Sunday, December 10, 2006

Ballad of Deading Gaol

Dear Swill:

The passing of Pinochet, with all its alliterative charm, puts me in a bind. As usual, I rejoice when a public figure I detest dies--it's nice, nice to outlive the assholes who make the world such a grim place for so many. Even the glum thought that there's an eternally- replenished source of venal scum doesn't quite dim this bit of Schadenfreude.

Parties were thrown at Phredward's when Francisco Franco finally kicked the tube, when Reagan joined his ancestors, when the grotesque John Paul II finally went to greet Peter at the pearlies, when Jean Kirkpatrick, that totalitarian prune, allowed her small heart to burst one night, when Hassan II of Morocco, against whom my family nurses a very particular animosity, one of my relatives having spent seventeen years in Hassan's jails, alternatingly suffering torture and isolation, shuffled off his mortal coil.

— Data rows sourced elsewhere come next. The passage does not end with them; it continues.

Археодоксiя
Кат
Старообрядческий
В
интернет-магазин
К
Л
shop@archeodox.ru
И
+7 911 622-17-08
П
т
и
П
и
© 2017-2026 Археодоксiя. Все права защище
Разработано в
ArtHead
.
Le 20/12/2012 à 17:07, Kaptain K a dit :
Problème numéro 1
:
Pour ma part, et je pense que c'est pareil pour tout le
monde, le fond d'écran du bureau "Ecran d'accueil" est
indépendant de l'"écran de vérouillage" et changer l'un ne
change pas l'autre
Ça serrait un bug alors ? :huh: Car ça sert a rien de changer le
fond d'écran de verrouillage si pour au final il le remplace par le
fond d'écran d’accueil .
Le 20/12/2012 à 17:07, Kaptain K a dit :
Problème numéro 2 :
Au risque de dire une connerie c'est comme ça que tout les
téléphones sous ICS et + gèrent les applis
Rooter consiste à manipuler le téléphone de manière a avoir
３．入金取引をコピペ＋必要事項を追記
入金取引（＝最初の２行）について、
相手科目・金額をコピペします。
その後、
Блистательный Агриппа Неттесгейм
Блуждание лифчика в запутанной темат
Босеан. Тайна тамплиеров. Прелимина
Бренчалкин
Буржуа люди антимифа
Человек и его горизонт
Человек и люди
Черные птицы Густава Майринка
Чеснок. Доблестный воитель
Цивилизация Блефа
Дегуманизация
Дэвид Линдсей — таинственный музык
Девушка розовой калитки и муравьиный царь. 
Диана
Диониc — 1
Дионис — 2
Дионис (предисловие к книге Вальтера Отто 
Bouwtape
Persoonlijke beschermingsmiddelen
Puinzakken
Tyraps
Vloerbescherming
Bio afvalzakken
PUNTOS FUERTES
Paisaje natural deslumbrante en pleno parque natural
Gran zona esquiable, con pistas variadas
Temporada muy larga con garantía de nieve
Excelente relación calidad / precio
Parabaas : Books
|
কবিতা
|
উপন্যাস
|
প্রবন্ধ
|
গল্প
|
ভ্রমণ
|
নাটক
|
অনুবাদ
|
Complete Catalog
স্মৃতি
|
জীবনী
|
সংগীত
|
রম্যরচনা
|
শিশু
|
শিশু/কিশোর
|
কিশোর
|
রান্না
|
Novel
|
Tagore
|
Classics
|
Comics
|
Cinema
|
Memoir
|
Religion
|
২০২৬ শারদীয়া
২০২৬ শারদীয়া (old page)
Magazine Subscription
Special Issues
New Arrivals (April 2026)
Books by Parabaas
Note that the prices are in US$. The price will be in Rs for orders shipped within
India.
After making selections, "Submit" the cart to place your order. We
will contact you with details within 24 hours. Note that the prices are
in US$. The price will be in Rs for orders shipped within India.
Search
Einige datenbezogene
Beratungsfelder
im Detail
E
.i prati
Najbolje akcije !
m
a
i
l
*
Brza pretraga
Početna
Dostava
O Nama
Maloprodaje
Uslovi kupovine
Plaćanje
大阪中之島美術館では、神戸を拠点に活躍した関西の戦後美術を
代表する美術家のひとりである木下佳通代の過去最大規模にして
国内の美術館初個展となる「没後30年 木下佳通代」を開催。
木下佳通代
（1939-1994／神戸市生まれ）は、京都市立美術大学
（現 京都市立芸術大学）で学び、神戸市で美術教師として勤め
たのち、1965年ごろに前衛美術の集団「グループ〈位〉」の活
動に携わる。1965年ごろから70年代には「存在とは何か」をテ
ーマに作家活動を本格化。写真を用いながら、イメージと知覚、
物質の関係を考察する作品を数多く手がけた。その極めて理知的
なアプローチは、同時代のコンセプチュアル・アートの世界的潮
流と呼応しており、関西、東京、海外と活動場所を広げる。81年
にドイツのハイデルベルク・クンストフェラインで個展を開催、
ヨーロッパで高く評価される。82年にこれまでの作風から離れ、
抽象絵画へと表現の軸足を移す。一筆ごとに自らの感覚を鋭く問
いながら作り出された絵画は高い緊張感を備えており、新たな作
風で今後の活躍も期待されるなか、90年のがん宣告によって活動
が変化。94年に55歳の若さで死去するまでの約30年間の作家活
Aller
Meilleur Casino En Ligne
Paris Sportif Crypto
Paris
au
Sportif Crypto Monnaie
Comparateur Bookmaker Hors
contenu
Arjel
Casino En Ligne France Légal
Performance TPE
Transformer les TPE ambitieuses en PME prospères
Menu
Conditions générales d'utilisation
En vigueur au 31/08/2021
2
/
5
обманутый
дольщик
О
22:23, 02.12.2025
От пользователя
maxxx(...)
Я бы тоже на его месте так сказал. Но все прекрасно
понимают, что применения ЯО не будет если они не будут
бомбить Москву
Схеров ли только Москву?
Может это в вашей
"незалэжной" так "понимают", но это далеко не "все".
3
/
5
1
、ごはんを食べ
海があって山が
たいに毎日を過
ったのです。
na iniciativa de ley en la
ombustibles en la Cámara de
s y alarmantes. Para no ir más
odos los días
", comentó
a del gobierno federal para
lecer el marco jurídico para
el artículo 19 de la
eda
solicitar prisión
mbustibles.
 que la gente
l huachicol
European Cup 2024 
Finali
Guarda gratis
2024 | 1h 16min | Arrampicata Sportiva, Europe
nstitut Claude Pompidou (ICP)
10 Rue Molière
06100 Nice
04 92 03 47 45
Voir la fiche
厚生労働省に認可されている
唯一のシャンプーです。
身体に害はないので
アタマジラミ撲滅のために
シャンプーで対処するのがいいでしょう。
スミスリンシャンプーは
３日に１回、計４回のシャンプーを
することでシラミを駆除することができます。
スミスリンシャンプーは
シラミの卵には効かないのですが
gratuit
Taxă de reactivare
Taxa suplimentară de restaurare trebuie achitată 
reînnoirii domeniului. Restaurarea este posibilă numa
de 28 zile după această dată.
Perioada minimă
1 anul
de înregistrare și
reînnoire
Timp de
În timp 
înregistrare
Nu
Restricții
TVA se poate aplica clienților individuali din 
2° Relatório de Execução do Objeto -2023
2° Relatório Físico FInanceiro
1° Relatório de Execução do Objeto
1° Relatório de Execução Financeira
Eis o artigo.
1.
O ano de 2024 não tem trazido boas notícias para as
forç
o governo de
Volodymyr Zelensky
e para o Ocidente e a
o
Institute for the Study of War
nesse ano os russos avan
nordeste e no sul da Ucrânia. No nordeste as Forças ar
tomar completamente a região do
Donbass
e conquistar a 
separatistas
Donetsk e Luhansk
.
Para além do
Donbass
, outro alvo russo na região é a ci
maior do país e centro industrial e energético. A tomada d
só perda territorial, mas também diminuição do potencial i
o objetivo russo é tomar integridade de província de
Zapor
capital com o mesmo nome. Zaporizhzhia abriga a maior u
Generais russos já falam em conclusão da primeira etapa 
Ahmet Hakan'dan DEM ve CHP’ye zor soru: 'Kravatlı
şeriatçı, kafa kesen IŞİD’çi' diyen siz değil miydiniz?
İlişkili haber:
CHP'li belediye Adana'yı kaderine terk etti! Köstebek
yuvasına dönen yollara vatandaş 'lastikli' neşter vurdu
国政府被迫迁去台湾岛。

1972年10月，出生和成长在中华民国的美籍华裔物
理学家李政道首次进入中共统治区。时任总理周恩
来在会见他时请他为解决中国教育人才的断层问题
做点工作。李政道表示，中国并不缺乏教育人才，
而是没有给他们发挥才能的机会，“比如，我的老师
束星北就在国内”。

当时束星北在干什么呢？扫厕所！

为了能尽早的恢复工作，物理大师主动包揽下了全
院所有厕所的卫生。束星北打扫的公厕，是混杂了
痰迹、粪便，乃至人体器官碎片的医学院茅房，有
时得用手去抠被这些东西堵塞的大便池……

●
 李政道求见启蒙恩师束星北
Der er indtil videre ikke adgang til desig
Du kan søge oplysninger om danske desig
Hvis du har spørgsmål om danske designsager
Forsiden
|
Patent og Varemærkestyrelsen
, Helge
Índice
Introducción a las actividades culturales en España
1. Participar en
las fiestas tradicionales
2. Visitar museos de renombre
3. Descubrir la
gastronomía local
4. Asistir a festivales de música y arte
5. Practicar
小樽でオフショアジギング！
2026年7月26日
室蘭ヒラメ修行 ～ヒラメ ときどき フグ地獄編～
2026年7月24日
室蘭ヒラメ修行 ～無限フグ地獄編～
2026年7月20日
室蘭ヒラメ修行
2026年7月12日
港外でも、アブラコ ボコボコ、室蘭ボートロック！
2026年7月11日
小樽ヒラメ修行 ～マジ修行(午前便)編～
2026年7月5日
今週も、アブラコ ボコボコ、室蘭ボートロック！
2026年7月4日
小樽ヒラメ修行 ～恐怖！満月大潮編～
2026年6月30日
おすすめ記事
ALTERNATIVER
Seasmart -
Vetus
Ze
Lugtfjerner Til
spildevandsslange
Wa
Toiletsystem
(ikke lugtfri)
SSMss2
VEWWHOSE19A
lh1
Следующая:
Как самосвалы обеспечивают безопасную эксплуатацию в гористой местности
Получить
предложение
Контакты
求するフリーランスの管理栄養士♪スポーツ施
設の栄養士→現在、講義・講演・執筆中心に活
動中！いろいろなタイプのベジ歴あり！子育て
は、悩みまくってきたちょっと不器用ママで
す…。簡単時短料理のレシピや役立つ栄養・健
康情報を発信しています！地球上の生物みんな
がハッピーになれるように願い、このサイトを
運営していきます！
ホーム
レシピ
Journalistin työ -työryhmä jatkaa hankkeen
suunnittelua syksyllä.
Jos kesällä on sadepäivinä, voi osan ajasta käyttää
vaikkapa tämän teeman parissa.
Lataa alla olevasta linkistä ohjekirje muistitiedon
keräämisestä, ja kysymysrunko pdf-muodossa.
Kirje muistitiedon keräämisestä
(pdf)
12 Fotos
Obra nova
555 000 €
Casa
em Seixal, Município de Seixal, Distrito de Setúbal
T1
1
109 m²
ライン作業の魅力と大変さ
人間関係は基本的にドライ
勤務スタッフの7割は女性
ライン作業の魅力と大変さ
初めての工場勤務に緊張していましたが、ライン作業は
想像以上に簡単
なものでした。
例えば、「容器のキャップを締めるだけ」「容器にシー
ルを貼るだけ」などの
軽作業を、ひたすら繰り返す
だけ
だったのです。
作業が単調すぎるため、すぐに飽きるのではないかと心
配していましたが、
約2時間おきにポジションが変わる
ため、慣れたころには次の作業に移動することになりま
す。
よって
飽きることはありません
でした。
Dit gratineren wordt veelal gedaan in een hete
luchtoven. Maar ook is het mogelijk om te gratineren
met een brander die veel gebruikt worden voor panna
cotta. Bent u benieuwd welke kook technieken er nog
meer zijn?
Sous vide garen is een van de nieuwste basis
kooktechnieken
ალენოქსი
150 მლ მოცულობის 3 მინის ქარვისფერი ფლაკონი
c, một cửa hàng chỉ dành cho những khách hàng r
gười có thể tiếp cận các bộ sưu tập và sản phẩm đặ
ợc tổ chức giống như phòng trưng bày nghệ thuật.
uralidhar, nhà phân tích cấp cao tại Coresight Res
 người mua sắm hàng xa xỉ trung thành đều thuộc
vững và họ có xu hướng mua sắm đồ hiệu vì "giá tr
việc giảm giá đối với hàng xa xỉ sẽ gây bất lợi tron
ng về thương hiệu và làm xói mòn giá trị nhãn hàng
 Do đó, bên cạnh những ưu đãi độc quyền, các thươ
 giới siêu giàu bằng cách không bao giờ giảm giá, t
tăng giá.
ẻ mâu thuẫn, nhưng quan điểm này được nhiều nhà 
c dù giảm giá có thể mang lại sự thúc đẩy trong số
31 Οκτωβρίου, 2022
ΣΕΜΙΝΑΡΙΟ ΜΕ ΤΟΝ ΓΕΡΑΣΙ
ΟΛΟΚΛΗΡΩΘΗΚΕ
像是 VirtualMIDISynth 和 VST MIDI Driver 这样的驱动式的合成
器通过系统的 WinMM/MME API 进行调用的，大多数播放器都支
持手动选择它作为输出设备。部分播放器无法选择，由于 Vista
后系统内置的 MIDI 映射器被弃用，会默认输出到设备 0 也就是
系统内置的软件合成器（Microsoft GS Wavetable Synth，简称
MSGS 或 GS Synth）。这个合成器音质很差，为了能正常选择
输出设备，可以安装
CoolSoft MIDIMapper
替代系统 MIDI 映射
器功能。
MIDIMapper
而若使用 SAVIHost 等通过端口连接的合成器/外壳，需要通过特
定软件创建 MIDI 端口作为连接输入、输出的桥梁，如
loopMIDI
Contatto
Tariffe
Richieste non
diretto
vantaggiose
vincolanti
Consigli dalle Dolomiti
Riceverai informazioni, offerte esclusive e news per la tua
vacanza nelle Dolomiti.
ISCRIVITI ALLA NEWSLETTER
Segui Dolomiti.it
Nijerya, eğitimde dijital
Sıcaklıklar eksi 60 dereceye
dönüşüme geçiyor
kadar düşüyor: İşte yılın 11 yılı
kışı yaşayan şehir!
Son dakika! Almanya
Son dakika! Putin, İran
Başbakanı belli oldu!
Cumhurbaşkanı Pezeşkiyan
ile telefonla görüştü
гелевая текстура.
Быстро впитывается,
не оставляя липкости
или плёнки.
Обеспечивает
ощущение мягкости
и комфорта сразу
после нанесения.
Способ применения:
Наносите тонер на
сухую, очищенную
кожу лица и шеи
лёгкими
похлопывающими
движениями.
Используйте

Yes, good deaths, all of them.

But among these good deaths that have come, limpingly, to evil men and women, Pinochet's provokes some of the most mixed feelings. Not because yours truly joins the flocks of Chilean bourgeois fools and US neocons-in-the-totalitarian-vs-authoritarian-mold, à la Kirkpatrick--of course not. Because the more-or-less peaceful death at the fine age of 91 of a particularly disgusting criminal so ripely proves that justice doesn't come when called (or even when summoned by drop-dead gorgeous Spanish judges like Baltasar Garzón), and because this confirms one's own views, viz., that justice, being nothing in particular, never comes on time, if at all.

I am gladdened, horribly, in this way: the worse the perpetrator, the more awful the crimes, and the less he or she is punished, the clearer the thrown circumstances of folks become--the clearer it is that no gods, justice or even Baltasar Garzón, however loudly or persuasively addressed, will show up to toot the final trump. I have an obscure sense that Primo Levi, and Paul Celan, and Jean Améry bumped into this sense, maybe once too often, in the years after they left the camps, after Nuremberg.

In any event--here's a sentence I address not to justice, who won't show and might not be welcome at my party if she did, but to another no-show whom I prize as highly--the thousands that Pinochet had tortured and killed, the disappeared, the lost: compañeros, the pig is dead, and you are not forgotten.